Nous voudrions enfin mettre à la disposition des chercheurs un fonds de bibliothèque spécialisé. Outre les usuels et les périodiques que tout le monde connait, je voudrais regrouper à Preuilly, de manière systématique, les thèses soutenues sur les cisterciens, les actes des colloques, trop souvent mal connus comme celui qui s’est tenu, à Rouen, en janvier 2009, « Marie et la fête aux Normands ».
Nous demanderons aide et conseil au Père Longère qui est en train de constituer un centre de documentation, un peu semblable à celui que nous envisageons, mais à Lourdes.
Quels seront les partenaires du CERAP ?
Commençons par les historiens, qu’ils soient universitaires ou membres des sociétés savantes, puisque nous avons la preuve qu’elles sont vigoureuses et qu’elles nous ont donné l’élan premier ; merci à vous !
Evidemment les animateurs de sites cisterciens, mais aussi les autres centres de recherche. Puisque nous avons la chance d’avoir avec nous Monsieur Barbier du Collège des Bernardins, dont le rayonnement est déjà immense, nous oserons nous placer dans l’ombre de ce prestigieux centre culturel tout récemment créé. Nous solliciterons le CERCOR, établi de longue date à l’université de Saint-Etienne, le Centre Européen de Recherche sur les Congrégations et les Ordres Religieux, de renommée mondiale, avec plus de 5400 références.
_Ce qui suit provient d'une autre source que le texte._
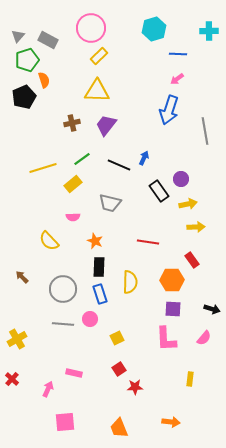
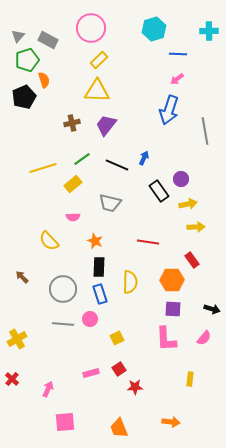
yellow rectangle at (99, 56): moved 4 px down
black line at (119, 165): moved 2 px left
pink rectangle at (74, 373): moved 17 px right; rotated 28 degrees counterclockwise
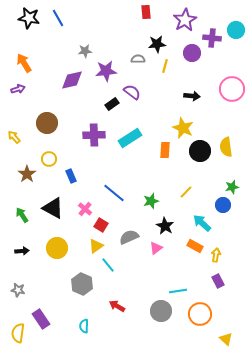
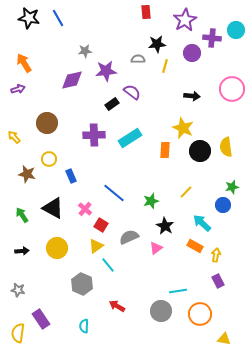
brown star at (27, 174): rotated 24 degrees counterclockwise
yellow triangle at (226, 339): moved 2 px left; rotated 32 degrees counterclockwise
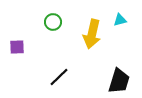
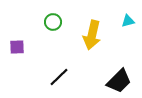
cyan triangle: moved 8 px right, 1 px down
yellow arrow: moved 1 px down
black trapezoid: rotated 28 degrees clockwise
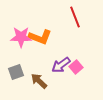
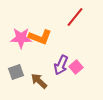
red line: rotated 60 degrees clockwise
pink star: moved 1 px down
purple arrow: rotated 30 degrees counterclockwise
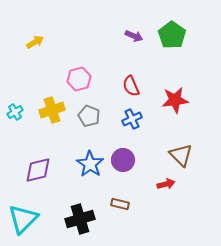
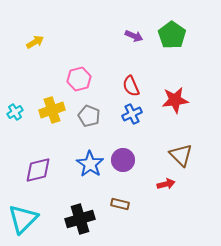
blue cross: moved 5 px up
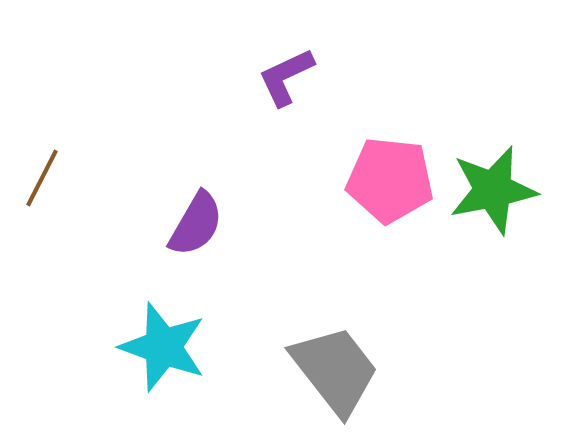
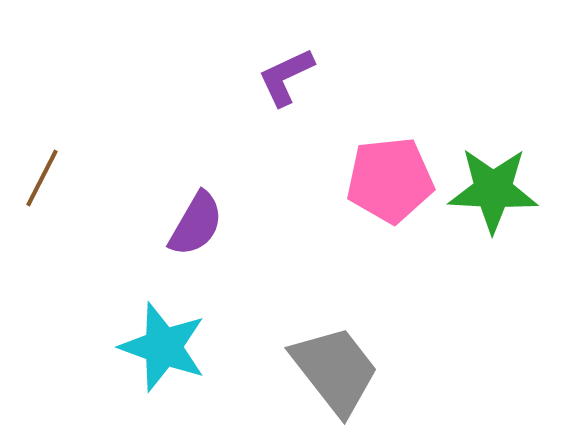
pink pentagon: rotated 12 degrees counterclockwise
green star: rotated 14 degrees clockwise
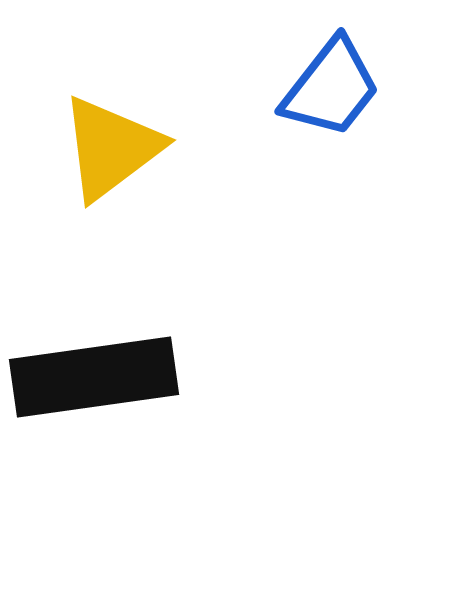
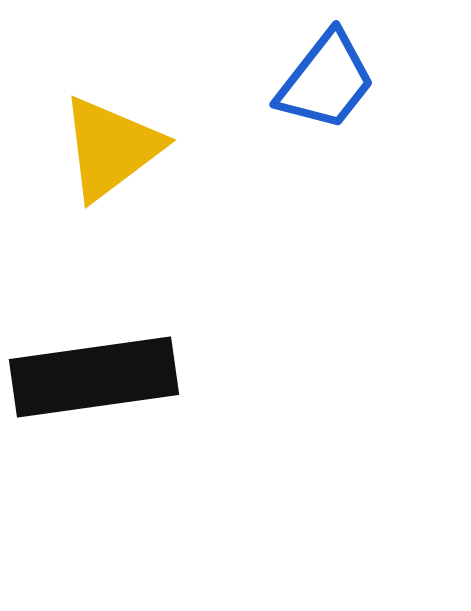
blue trapezoid: moved 5 px left, 7 px up
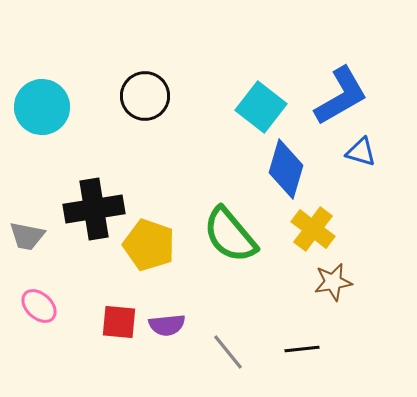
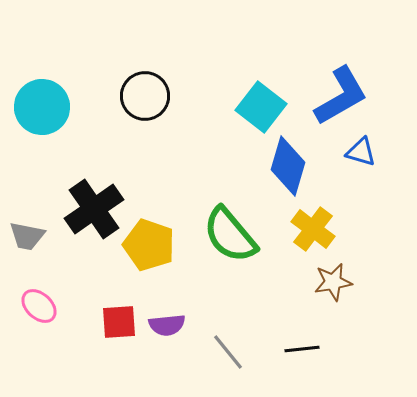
blue diamond: moved 2 px right, 3 px up
black cross: rotated 26 degrees counterclockwise
red square: rotated 9 degrees counterclockwise
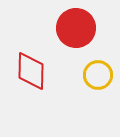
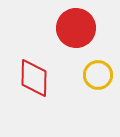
red diamond: moved 3 px right, 7 px down
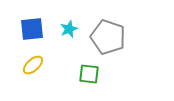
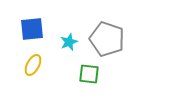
cyan star: moved 13 px down
gray pentagon: moved 1 px left, 2 px down
yellow ellipse: rotated 20 degrees counterclockwise
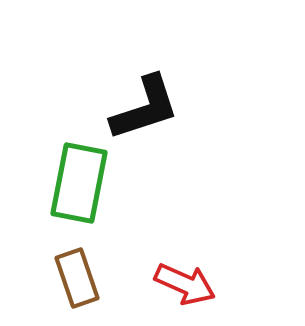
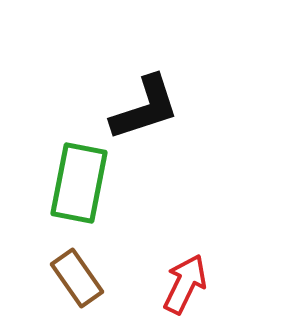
brown rectangle: rotated 16 degrees counterclockwise
red arrow: rotated 88 degrees counterclockwise
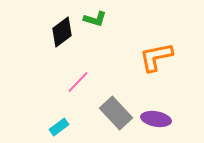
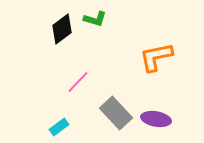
black diamond: moved 3 px up
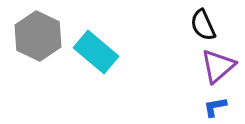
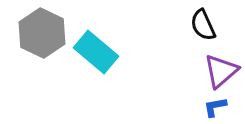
gray hexagon: moved 4 px right, 3 px up
purple triangle: moved 3 px right, 5 px down
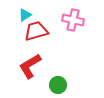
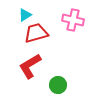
red trapezoid: moved 2 px down
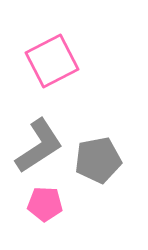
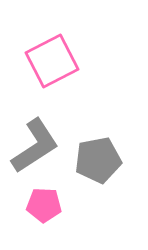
gray L-shape: moved 4 px left
pink pentagon: moved 1 px left, 1 px down
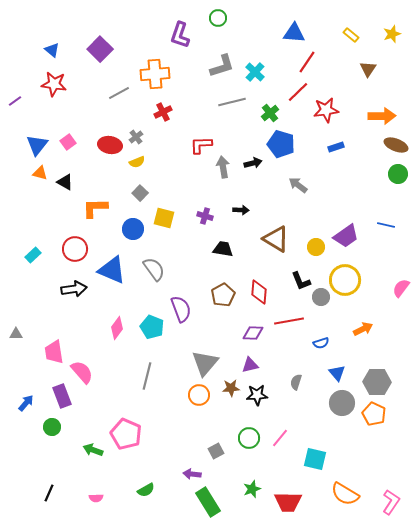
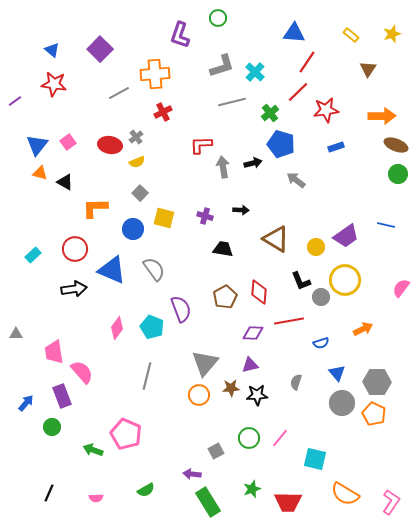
gray arrow at (298, 185): moved 2 px left, 5 px up
brown pentagon at (223, 295): moved 2 px right, 2 px down
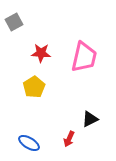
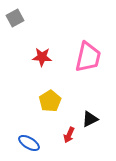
gray square: moved 1 px right, 4 px up
red star: moved 1 px right, 4 px down
pink trapezoid: moved 4 px right
yellow pentagon: moved 16 px right, 14 px down
red arrow: moved 4 px up
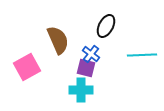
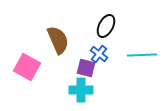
blue cross: moved 8 px right
pink square: rotated 32 degrees counterclockwise
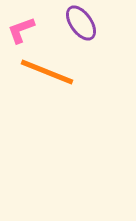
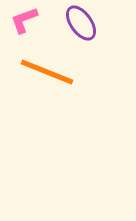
pink L-shape: moved 3 px right, 10 px up
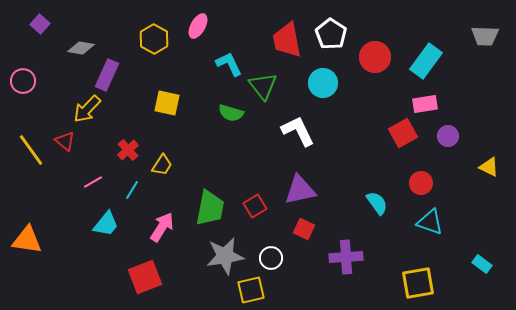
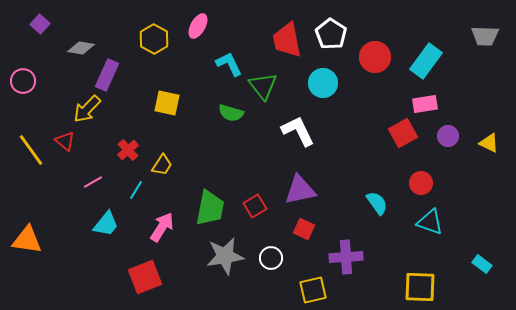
yellow triangle at (489, 167): moved 24 px up
cyan line at (132, 190): moved 4 px right
yellow square at (418, 283): moved 2 px right, 4 px down; rotated 12 degrees clockwise
yellow square at (251, 290): moved 62 px right
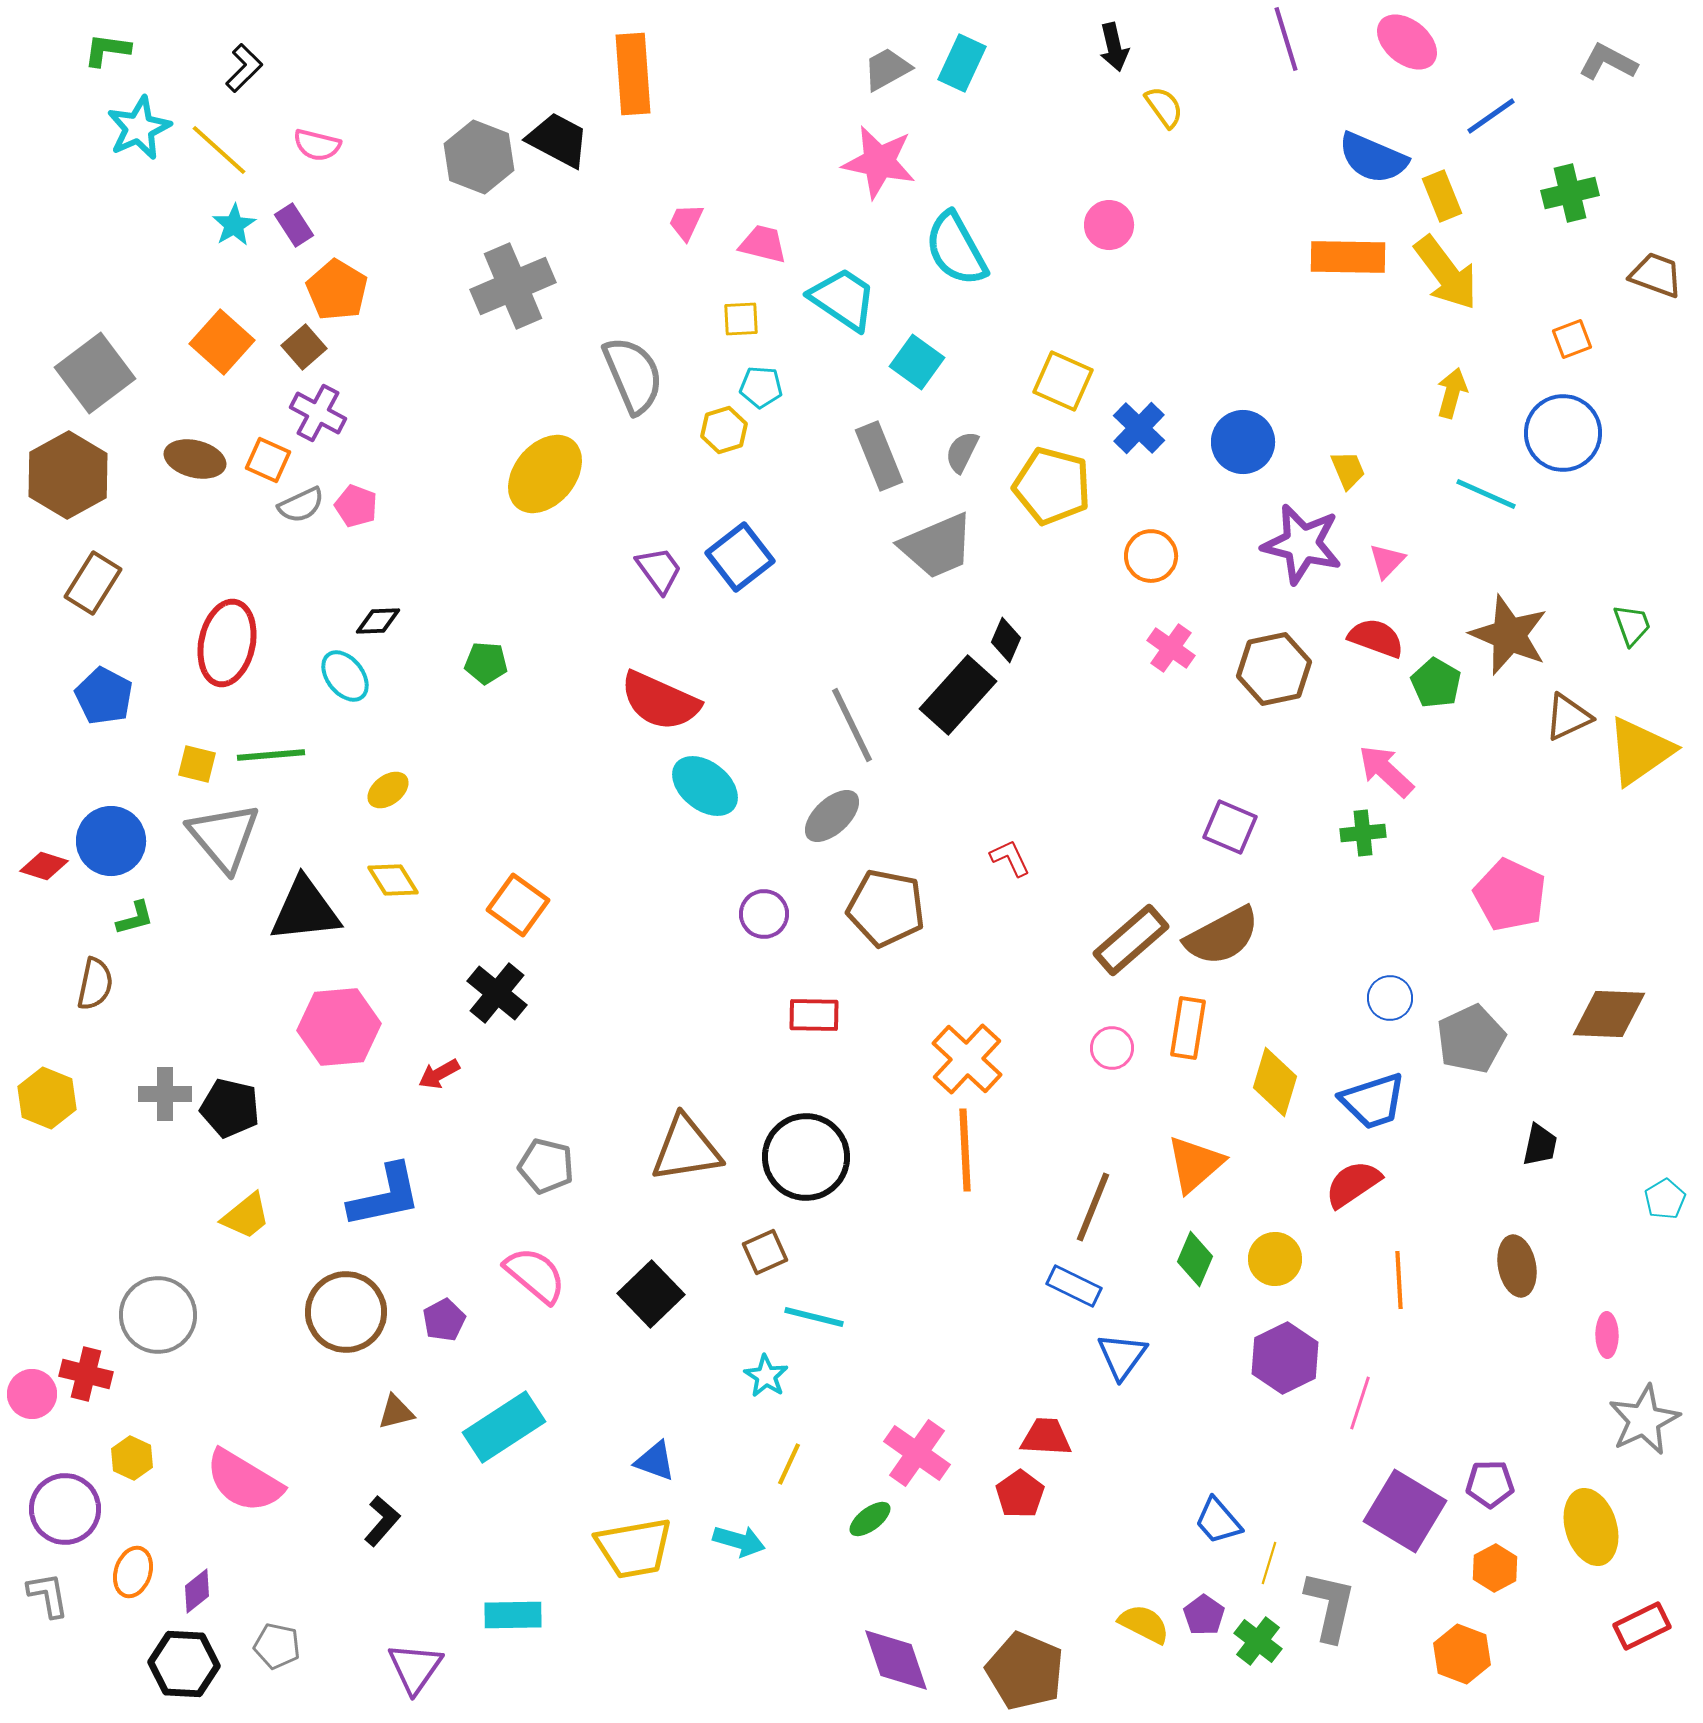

Enfin évidemment, le CERCIS, de création plus récente, mais qui regroupe, à Cîteaux, quantité d’archives.
Il existe à l’Abbaye d’Heiligenkreuz un immense centre européen de documentation cistercienne, il existe à Rome une chaire Benoit XII, Benoit XII était un cistercien qui est
devenu Pape et la chaire Benoit XII se consacre à l’étude des cisterciens, l’Université de Metz développe un séminaire sur les cisterciens…
Tout cela doit être mis en réseau
Quel sera le financement du CERAP ?
Le CERAP dépend de l’ARAP ; il en est l’activité phare. C’est donc l’ARAP qui recherchera les financements, examinera les projets, attribuera les budgets exactement comme dans toutes les associations.
En terminant, je veux vous remercier au nom de toute la famille. Nous sommes tout petits-petits, nous allons commencer modestement, mais, avec vous, nous pouvons grandir très vite et nous vous remercions de nous y aider.
Yves Husson : président de l’ARAP
Avant de passer à table, et avant que certains d’entre vous ne nous quittent, contraints par leur obligations, et notamment certains élus, je veux dire un mot de l’environnement…physique.
Nous serions désireux, et il serait souhaitable, que puisse s’ouvrir une réflexion sur l’éventuelle création d’une Z.P.P.A.U.P. [Zone de Protection du Patrimoine Architectural Urbain et Paysager] qui permettrait de protéger le vallon de toute nuisance et, pour cela, nous avons besoin de votre appui et de votre intervention Mesdames et Messieurs les élus.